About half a century has elapsed since I last read an Agatha Christie novel. I was in Form One or Form Two at Kai Chung Middle School in Binatang when I read my first Agatha Christie novel. After such a long lapse, I did not know what to expect when I first started reading Death in the Clouds.
According to Guinness World Records, Agatha Christie has the title of “world’s best-selling fiction writer,” with estimated sales of over 2 billion. UNESCO also lists Christie as the most translated author in history.
Death in the Clouds begins when twelve passengers are on board the Prometheus, an airplane traveling from Paris to Croydon in England. As the flight is about to reach its destination, one of the two stewards notices a woman slumped over at the back portion of the plane. It was discovered that she has been murdered so everyone on the plane, including the beloved Belgian detective Hercule Poirot, becomes a possible suspect.
It appears that the dead woman, a moneylender and blackmailer known as Madame Giselle, has been killed by a poison dart blown from a blowpipe. A search of the plane leads to the discovery of a small blowpipe behind the seat of Poirot, making him a prime suspect.

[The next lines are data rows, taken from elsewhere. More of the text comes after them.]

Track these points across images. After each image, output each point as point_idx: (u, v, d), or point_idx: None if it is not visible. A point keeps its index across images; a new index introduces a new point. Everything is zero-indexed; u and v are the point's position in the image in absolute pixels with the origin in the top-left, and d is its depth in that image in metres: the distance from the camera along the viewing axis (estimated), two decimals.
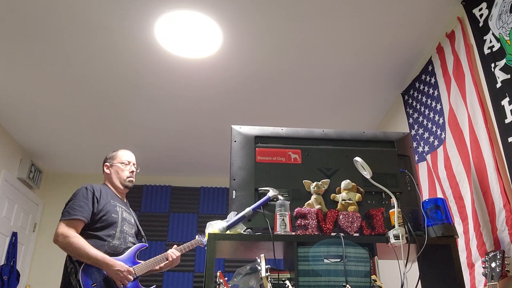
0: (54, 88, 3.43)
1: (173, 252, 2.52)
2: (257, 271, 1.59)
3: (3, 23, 2.73)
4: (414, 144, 2.98)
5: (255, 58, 3.07)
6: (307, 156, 1.89)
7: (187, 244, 2.61)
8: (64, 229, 2.21)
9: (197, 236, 2.67)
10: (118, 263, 2.24)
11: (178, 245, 2.62)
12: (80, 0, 2.56)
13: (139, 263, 2.40)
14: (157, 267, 2.49)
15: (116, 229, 2.38)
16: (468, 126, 2.32)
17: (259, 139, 1.91)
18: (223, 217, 1.75)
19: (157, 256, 2.46)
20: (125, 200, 2.65)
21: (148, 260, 2.43)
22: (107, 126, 4.02)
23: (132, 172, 2.60)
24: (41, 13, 2.65)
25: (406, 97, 3.25)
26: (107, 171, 2.58)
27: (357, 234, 1.74)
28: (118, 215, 2.42)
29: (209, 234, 1.65)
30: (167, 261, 2.50)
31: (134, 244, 2.47)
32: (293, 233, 1.69)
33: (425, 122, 2.89)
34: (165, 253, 2.52)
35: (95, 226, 2.31)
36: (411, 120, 3.11)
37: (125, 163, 2.59)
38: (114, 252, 2.32)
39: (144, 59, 3.07)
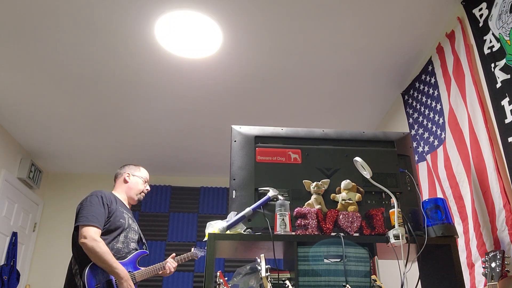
0: (54, 88, 3.43)
1: (171, 264, 2.61)
2: (257, 271, 1.59)
3: (2, 23, 2.73)
4: (414, 144, 2.98)
5: (255, 58, 3.07)
6: (307, 156, 1.89)
7: (183, 255, 2.73)
8: (93, 232, 2.26)
9: (193, 249, 2.81)
10: (128, 276, 2.28)
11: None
12: (80, 0, 2.56)
13: (140, 269, 2.45)
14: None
15: (121, 234, 2.43)
16: (468, 126, 2.32)
17: (259, 139, 1.91)
18: (223, 217, 1.75)
19: (156, 265, 2.54)
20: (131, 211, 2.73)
21: (148, 267, 2.50)
22: (107, 126, 4.02)
23: (147, 190, 2.75)
24: (41, 13, 2.65)
25: (406, 97, 3.25)
26: (127, 179, 2.67)
27: (357, 234, 1.74)
28: (126, 221, 2.49)
29: (209, 234, 1.65)
30: (164, 271, 2.58)
31: (136, 249, 2.51)
32: (293, 233, 1.69)
33: (425, 122, 2.89)
34: (163, 262, 2.59)
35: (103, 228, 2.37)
36: (411, 120, 3.11)
37: (145, 180, 2.74)
38: (117, 255, 2.36)
39: (144, 59, 3.07)
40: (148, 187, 2.75)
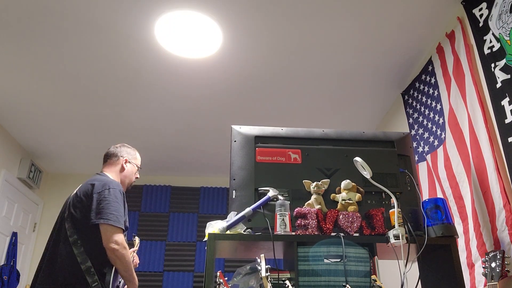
0: (54, 88, 3.43)
1: (137, 260, 2.46)
2: (257, 271, 1.59)
3: (3, 23, 2.73)
4: (414, 144, 2.98)
5: (255, 58, 3.07)
6: (307, 156, 1.89)
7: (134, 249, 2.51)
8: (123, 238, 2.07)
9: (136, 239, 2.57)
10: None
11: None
12: (80, 1, 2.56)
13: None
14: None
15: (126, 235, 2.26)
16: (468, 126, 2.32)
17: (259, 139, 1.91)
18: (223, 217, 1.75)
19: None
20: None
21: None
22: (107, 126, 4.02)
23: (136, 178, 2.50)
24: (41, 13, 2.65)
25: (406, 97, 3.25)
26: (125, 165, 2.40)
27: (357, 234, 1.74)
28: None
29: (209, 234, 1.65)
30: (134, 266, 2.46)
31: None
32: (293, 233, 1.69)
33: (425, 122, 2.89)
34: (131, 257, 2.38)
35: None
36: (411, 120, 3.11)
37: (138, 168, 2.50)
38: None
39: (144, 59, 3.07)
40: (138, 175, 2.50)
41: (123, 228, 2.10)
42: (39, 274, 2.09)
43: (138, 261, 2.51)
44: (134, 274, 2.14)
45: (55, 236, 2.16)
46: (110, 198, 2.10)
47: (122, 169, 2.40)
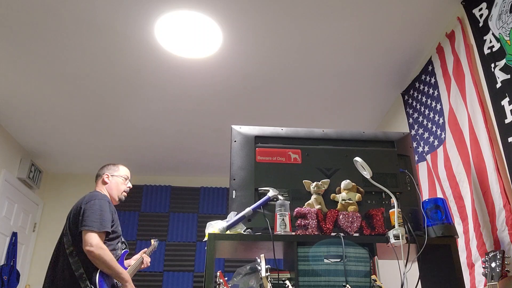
0: (54, 88, 3.43)
1: (146, 259, 2.67)
2: (257, 271, 1.60)
3: (3, 23, 2.73)
4: (414, 144, 2.98)
5: (255, 58, 3.07)
6: (307, 156, 1.89)
7: (149, 250, 2.81)
8: (98, 240, 2.23)
9: (153, 241, 2.90)
10: (130, 279, 2.33)
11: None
12: (80, 1, 2.56)
13: (127, 268, 2.48)
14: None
15: (120, 240, 2.46)
16: (468, 126, 2.32)
17: (259, 139, 1.91)
18: (223, 217, 1.75)
19: (136, 260, 2.61)
20: None
21: (132, 265, 2.57)
22: (107, 126, 4.02)
23: (129, 188, 2.69)
24: (42, 13, 2.65)
25: (406, 97, 3.25)
26: (107, 180, 2.60)
27: (357, 234, 1.74)
28: (120, 227, 2.50)
29: (209, 234, 1.66)
30: (143, 265, 2.66)
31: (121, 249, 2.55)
32: (293, 233, 1.69)
33: (425, 122, 2.89)
34: (140, 258, 2.65)
35: (107, 237, 2.35)
36: (411, 120, 3.11)
37: (125, 178, 2.67)
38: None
39: (144, 59, 3.07)
40: (130, 185, 2.69)
41: (104, 231, 2.27)
42: (44, 284, 2.32)
43: (149, 260, 2.70)
44: (120, 270, 2.26)
45: (56, 250, 2.39)
46: (95, 207, 2.32)
47: (105, 183, 2.61)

The mystery is how a woman can be killed in this manner without anyone seeing the crime being carried out.
Poirot sets out to solve the murder, taking into consideration factors such as the seating chart, passengers’ possessions, possible motives, and gains and losses from the murder. The suspects include a crime writer, a cocaine addict, a dentist, a pretty hair assistant, a father and son archeologists.
To my absolute surprise, I find that I enjoyed this “whodunnit”. I thought I knew who the murderer was very early on, only to discover I fell hook, line, and sinker for a very deceptive red herring.